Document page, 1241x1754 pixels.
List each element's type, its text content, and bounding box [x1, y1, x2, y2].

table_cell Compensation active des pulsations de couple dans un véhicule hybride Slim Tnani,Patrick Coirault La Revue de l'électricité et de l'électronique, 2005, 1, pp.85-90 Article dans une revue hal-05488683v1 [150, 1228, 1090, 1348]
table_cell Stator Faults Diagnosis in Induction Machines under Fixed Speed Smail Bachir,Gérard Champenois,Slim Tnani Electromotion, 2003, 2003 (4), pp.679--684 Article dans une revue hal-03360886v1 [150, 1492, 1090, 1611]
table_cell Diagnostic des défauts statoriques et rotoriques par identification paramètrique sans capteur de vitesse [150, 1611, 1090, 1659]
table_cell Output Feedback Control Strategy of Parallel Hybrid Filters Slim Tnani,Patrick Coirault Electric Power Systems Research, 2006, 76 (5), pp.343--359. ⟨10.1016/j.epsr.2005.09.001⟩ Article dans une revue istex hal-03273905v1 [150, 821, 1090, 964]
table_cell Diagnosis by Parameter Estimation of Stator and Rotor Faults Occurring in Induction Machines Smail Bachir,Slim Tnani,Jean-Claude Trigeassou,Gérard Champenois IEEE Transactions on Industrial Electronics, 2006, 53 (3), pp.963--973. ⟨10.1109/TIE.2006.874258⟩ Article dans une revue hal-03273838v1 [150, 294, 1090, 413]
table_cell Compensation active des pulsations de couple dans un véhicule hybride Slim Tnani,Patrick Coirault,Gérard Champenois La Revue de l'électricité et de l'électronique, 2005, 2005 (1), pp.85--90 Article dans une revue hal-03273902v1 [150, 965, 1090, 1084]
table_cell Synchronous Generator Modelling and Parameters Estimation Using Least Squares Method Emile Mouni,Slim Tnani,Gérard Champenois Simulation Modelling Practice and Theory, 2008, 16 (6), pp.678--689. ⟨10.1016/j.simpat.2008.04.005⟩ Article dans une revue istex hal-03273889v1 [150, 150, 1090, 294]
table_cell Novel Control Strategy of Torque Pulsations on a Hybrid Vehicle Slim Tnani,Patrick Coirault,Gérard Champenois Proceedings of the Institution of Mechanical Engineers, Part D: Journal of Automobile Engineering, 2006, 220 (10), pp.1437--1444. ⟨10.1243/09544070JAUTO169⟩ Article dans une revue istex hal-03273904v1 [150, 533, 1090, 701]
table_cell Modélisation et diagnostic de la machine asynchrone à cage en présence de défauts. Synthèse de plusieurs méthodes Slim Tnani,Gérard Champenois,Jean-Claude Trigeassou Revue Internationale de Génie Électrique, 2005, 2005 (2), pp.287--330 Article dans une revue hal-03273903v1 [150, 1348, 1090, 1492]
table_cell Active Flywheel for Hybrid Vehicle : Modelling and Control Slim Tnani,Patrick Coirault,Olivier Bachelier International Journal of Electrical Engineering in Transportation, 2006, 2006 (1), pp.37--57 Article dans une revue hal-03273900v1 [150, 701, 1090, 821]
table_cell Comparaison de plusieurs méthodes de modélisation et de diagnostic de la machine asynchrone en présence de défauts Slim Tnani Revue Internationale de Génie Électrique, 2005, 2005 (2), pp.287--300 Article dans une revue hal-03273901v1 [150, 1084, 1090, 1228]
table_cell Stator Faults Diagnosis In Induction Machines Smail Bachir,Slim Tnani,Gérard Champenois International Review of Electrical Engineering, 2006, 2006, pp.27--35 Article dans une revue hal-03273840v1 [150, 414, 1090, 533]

**WHAT IS REQUIRED**. Recast every line of the records above as a Markdown table with the columns No. and Line, numbering the rows in order and leaving out blank lines.

**RESPONSE**.
| No. | Line |
|---|---|
| 1 | Document page, 1241x1754 pixels. |
| 2 | List each element's type, its text content, and bounding box [x1, y1, x2, y2]. |
| 3 | table_cell Compensation active des pulsations de couple dans un véhicule hybride Slim Tnani,Patrick Coirault La Revue de l'électricité et de l'électronique, 2005, 1, pp.85-90 Article dans une revue hal-05488683v1 [150, 1228, 1090, 1348] |
| 4 | table_cell Stator Faults Diagnosis in Induction Machines under Fixed Speed Smail Bachir,Gérard Champenois,Slim Tnani Electromotion, 2003, 2003 (4), pp.679--684 Article dans une revue hal-03360886v1 [150, 1492, 1090, 1611] |
| 5 | table_cell Diagnostic des défauts statoriques et rotoriques par identification paramètrique sans capteur de vitesse [150, 1611, 1090, 1659] |
| 6 | table_cell Output Feedback Control Strategy of Parallel Hybrid Filters Slim Tnani,Patrick Coirault Electric Power Systems Research, 2006, 76 (5), pp.343--359. ⟨10.1016/j.epsr.2005.09.001⟩ Article dans une revue istex hal-03273905v1 [150, 821, 1090, 964] |
| 7 | table_cell Diagnosis by Parameter Estimation of Stator and Rotor Faults Occurring in Induction Machines Smail Bachir,Slim Tnani,Jean-Claude Trigeassou,Gérard Champenois IEEE Transactions on Industrial Electronics, 2006, 53 (3), pp.963--973. ⟨10.1109/TIE.2006.874258⟩ Article dans une revue hal-03273838v1 [150, 294, 1090, 413] |
| 8 | table_cell Compensation active des pulsations de couple dans un véhicule hybride Slim Tnani,Patrick Coirault,Gérard Champenois La Revue de l'électricité et de l'électronique, 2005, 2005 (1), pp.85--90 Article dans une revue hal-03273902v1 [150, 965, 1090, 1084] |
| 9 | table_cell Synchronous Generator Modelling and Parameters Estimation Using Least Squares Method Emile Mouni,Slim Tnani,Gérard Champenois Simulation Modelling Practice and Theory, 2008, 16 (6), pp.678--689. ⟨10.1016/j.simpat.2008.04.005⟩ Article dans une revue istex hal-03273889v1 [150, 150, 1090, 294] |
| 10 | table_cell Novel Control Strategy of Torque Pulsations on a Hybrid Vehicle Slim Tnani,Patrick Coirault,Gérard Champenois Proceedings of the Institution of Mechanical Engineers, Part D: Journal of Automobile Engineering, 2006, 220 (10), pp.1437--1444. ⟨10.1243/09544070JAUTO169⟩ Article dans une revue istex hal-03273904v1 [150, 533, 1090, 701] |
| 11 | table_cell Modélisation et diagnostic de la machine asynchrone à cage en présence de défauts. Synthèse de plusieurs méthodes Slim Tnani,Gérard Champenois,Jean-Claude Trigeassou Revue Internationale de Génie Électrique, 2005, 2005 (2), pp.287--330 Article dans une revue hal-03273903v1 [150, 1348, 1090, 1492] |
| 12 | table_cell Active Flywheel for Hybrid Vehicle : Modelling and Control Slim Tnani,Patrick Coirault,Olivier Bachelier International Journal of Electrical Engineering in Transportation, 2006, 2006 (1), pp.37--57 Article dans une revue hal-03273900v1 [150, 701, 1090, 821] |
| 13 | table_cell Comparaison de plusieurs méthodes de modélisation et de diagnostic de la machine asynchrone en présence de défauts Slim Tnani Revue Internationale de Génie Électrique, 2005, 2005 (2), pp.287--300 Article dans une revue hal-03273901v1 [150, 1084, 1090, 1228] |
| 14 | table_cell Stator Faults Diagnosis In Induction Machines Smail Bachir,Slim Tnani,Gérard Champenois International Review of Electrical Engineering, 2006, 2006, pp.27--35 Article dans une revue hal-03273840v1 [150, 414, 1090, 533] |